- **Work instruction**
Every word in the data below belongs in your copy, exactly as given; the pictures do not.

◇ ◇ ◇ ◇ ◇ ◇ ◇

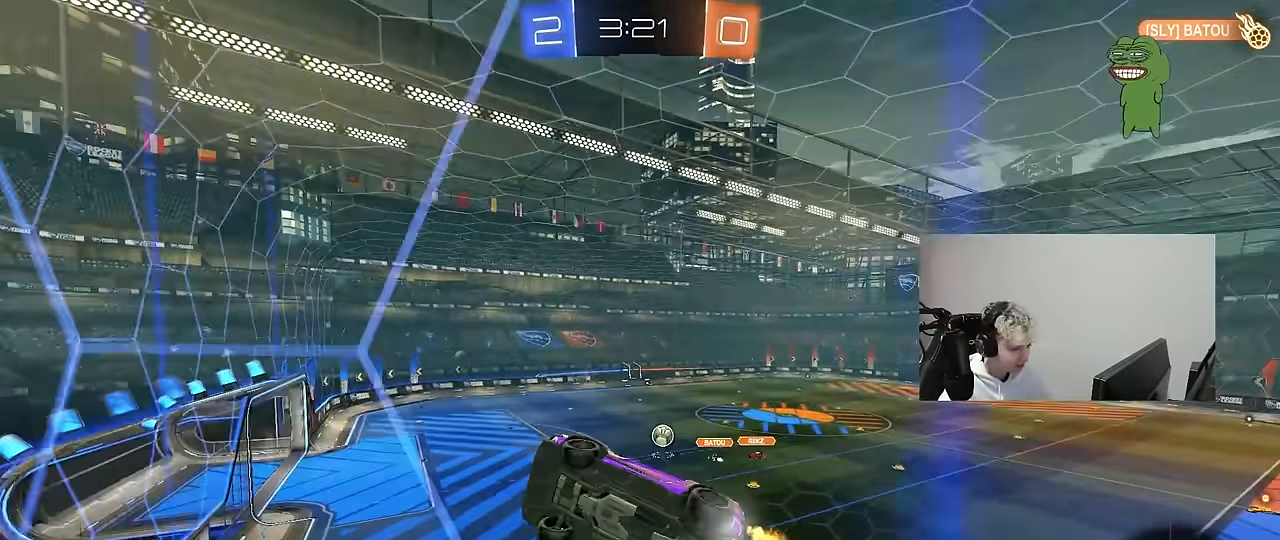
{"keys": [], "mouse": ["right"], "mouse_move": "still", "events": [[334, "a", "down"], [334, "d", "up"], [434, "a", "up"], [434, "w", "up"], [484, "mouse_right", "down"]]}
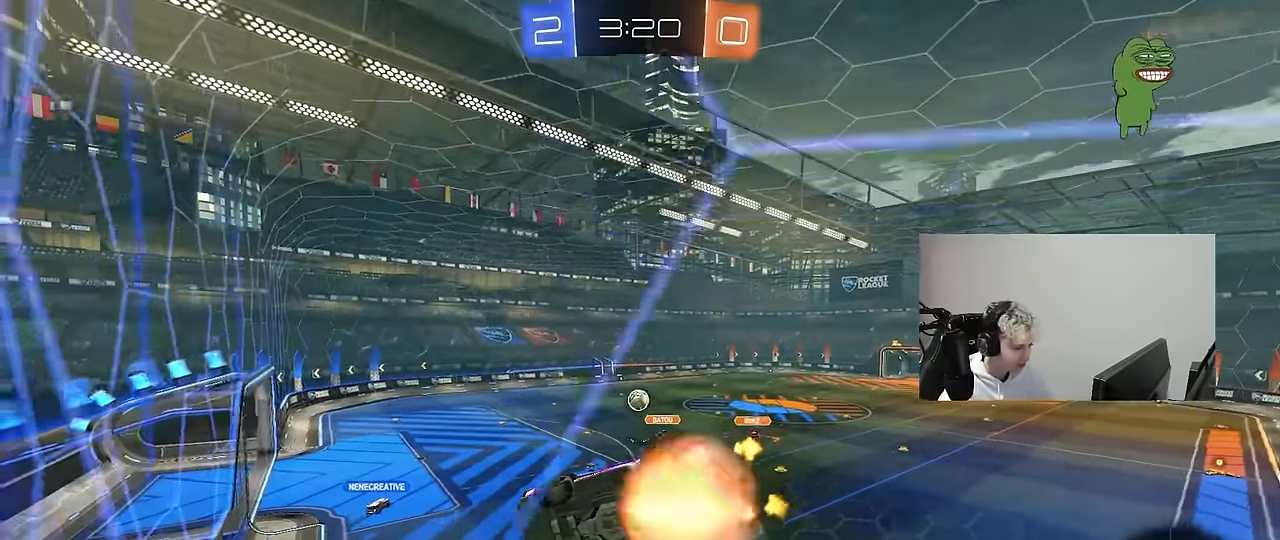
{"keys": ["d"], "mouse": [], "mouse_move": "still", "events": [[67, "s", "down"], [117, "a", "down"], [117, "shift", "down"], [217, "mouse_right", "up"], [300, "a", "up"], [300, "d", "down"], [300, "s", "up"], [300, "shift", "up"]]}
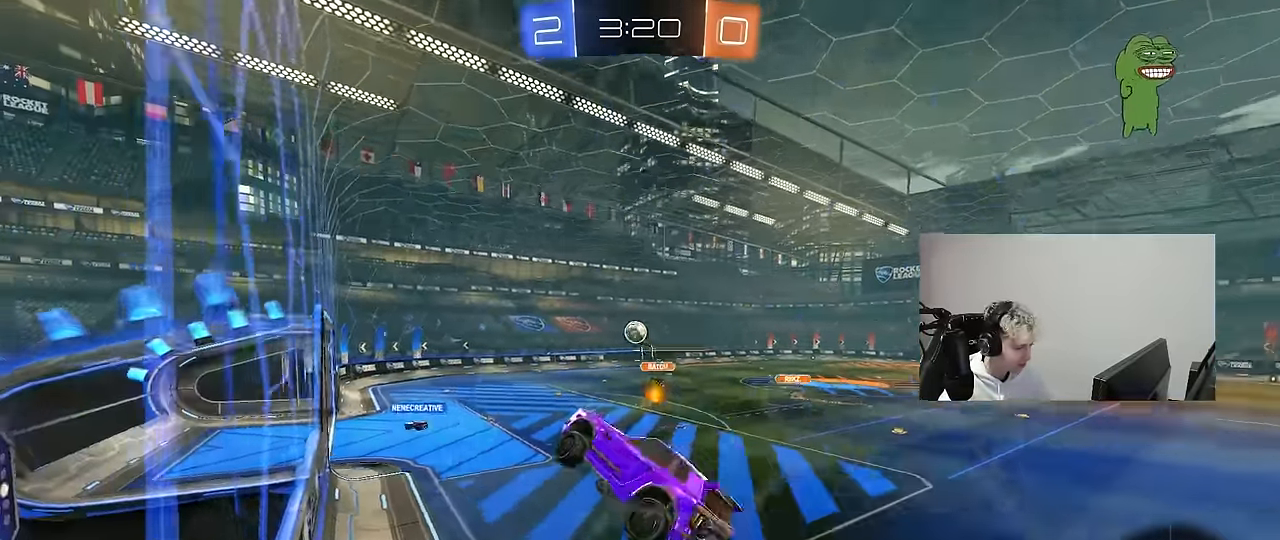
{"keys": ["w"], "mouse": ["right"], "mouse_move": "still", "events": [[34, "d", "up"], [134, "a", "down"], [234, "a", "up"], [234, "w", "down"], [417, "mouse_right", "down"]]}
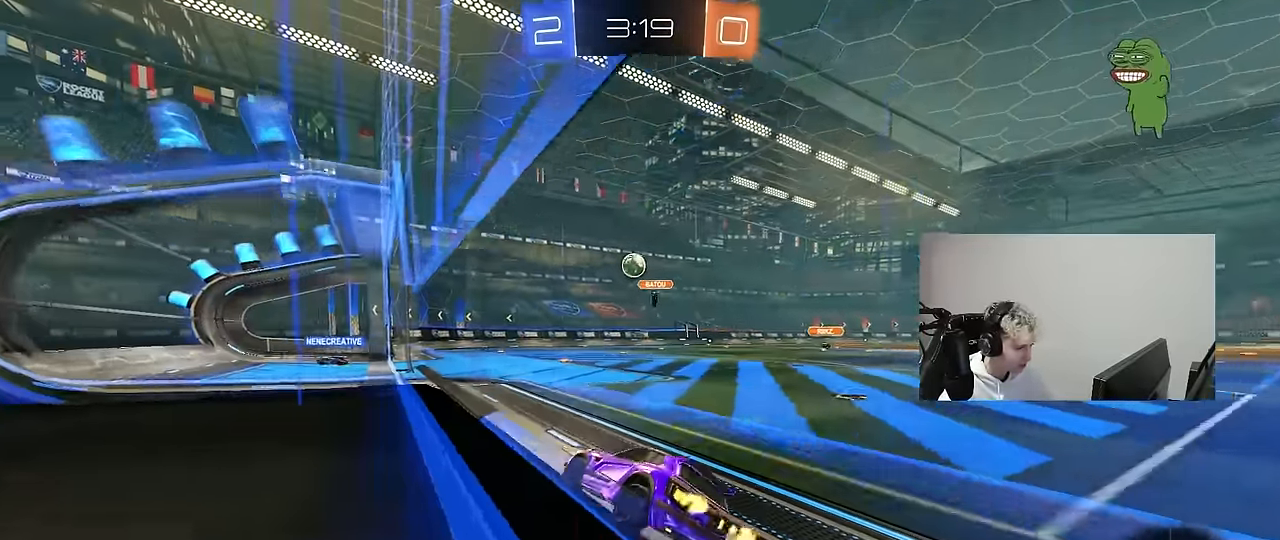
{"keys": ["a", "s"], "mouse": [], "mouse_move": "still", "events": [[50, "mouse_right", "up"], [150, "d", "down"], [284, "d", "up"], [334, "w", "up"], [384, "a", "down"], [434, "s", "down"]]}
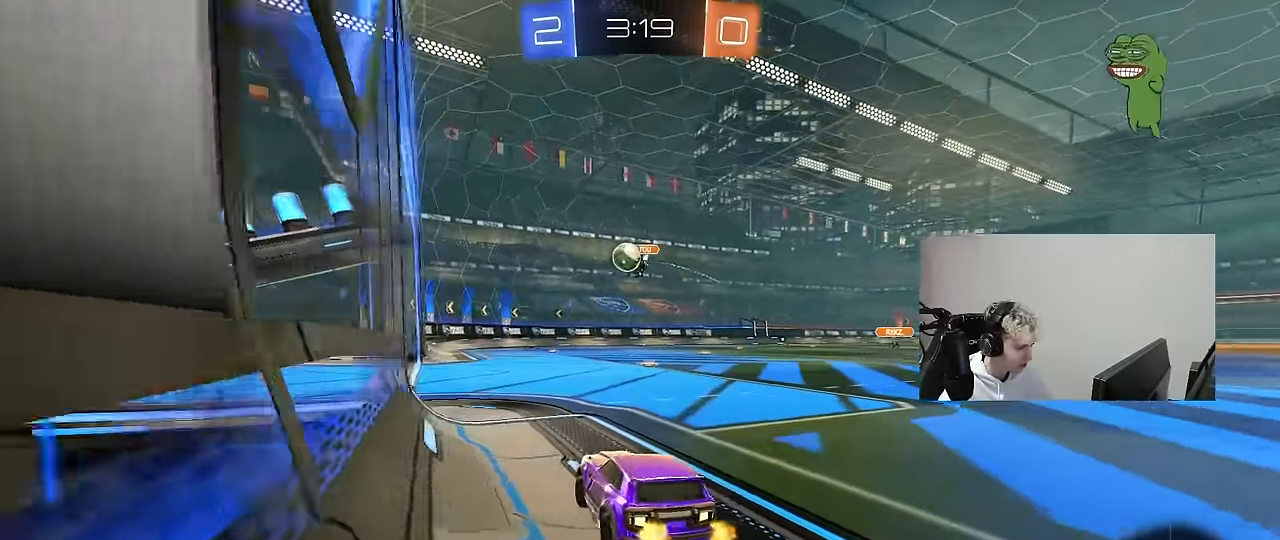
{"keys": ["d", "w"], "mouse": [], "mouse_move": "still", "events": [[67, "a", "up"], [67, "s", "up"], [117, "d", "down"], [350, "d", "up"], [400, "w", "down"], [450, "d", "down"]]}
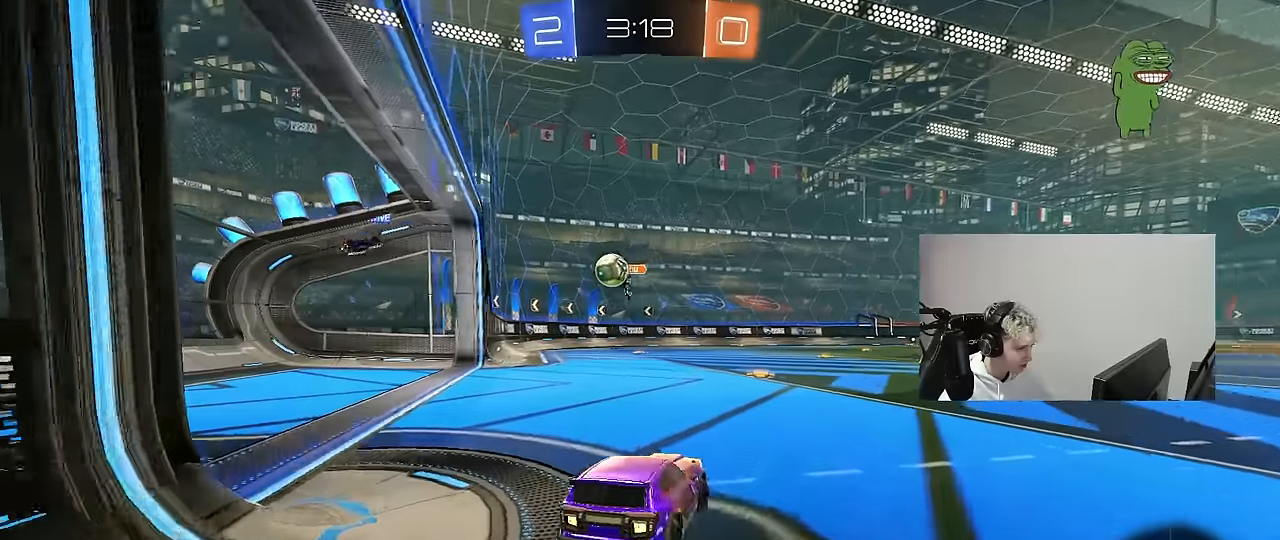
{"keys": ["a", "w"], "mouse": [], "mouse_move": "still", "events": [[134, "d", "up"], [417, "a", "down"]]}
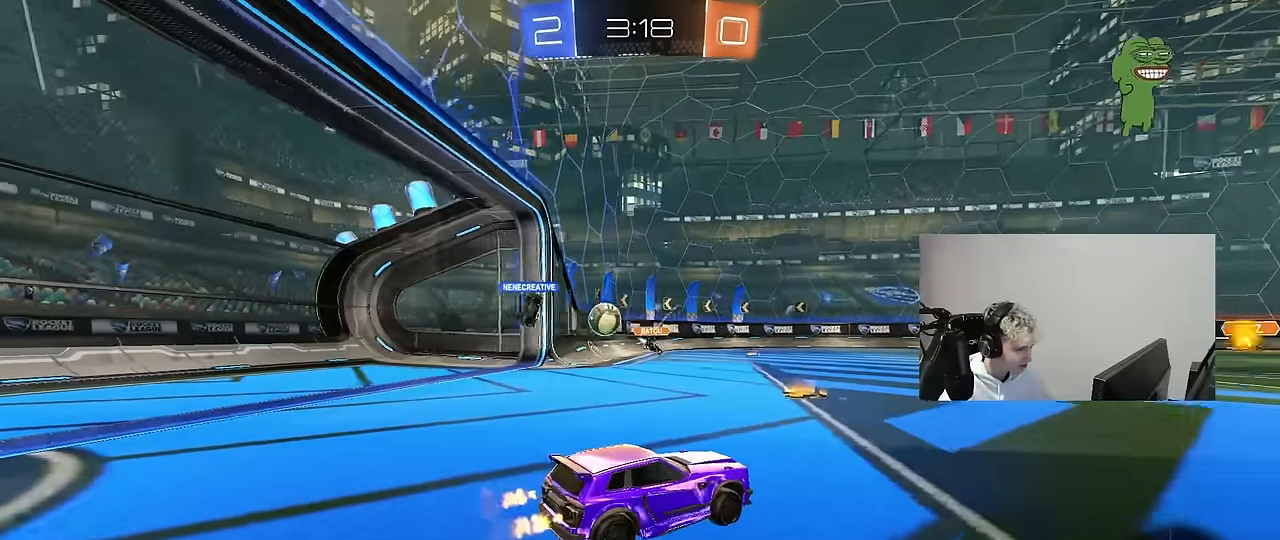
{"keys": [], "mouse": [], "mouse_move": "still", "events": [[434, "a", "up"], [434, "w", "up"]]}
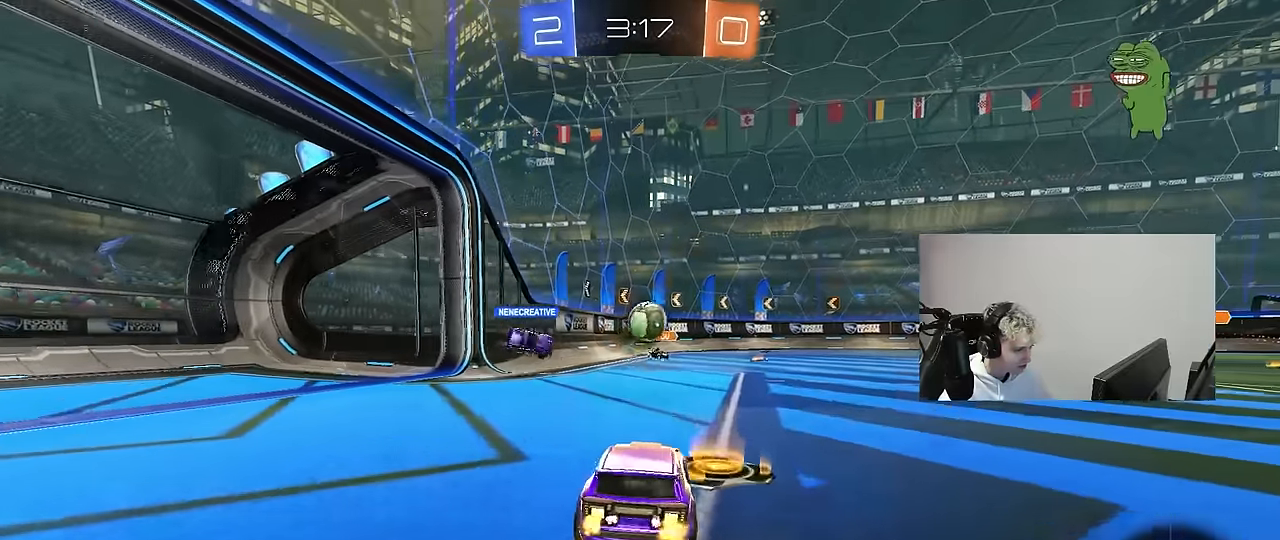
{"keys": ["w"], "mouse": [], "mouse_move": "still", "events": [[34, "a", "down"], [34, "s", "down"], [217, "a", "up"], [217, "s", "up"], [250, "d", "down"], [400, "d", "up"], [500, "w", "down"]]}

◇ ◇ ◇ ◇ ◇ ◇ ◇

- **Completed exercise**
{"keys": [], "mouse": ["right"], "mouse_move": "still", "events": [[334, "a", "down"], [334, "d", "up"], [434, "a", "up"], [434, "w", "up"], [484, "mouse_right", "down"]]}
{"keys": ["d"], "mouse": [], "mouse_move": "still", "events": [[67, "s", "down"], [117, "a", "down"], [117, "shift", "down"], [217, "mouse_right", "up"], [300, "a", "up"], [300, "d", "down"], [300, "s", "up"], [300, "shift", "up"]]}
{"keys": ["w"], "mouse": ["right"], "mouse_move": "still", "events": [[34, "d", "up"], [134, "a", "down"], [234, "a", "up"], [234, "w", "down"], [417, "mouse_right", "down"]]}
{"keys": ["a", "s"], "mouse": [], "mouse_move": "still", "events": [[50, "mouse_right", "up"], [150, "d", "down"], [284, "d", "up"], [334, "w", "up"], [384, "a", "down"], [434, "s", "down"]]}
{"keys": ["d", "w"], "mouse": [], "mouse_move": "still", "events": [[67, "a", "up"], [67, "s", "up"], [117, "d", "down"], [350, "d", "up"], [400, "w", "down"], [450, "d", "down"]]}
{"keys": ["a", "w"], "mouse": [], "mouse_move": "still", "events": [[134, "d", "up"], [417, "a", "down"]]}
{"keys": [], "mouse": [], "mouse_move": "still", "events": [[434, "a", "up"], [434, "w", "up"]]}
{"keys": ["w"], "mouse": [], "mouse_move": "still", "events": [[34, "a", "down"], [34, "s", "down"], [217, "a", "up"], [217, "s", "up"], [250, "d", "down"], [400, "d", "up"], [500, "w", "down"]]}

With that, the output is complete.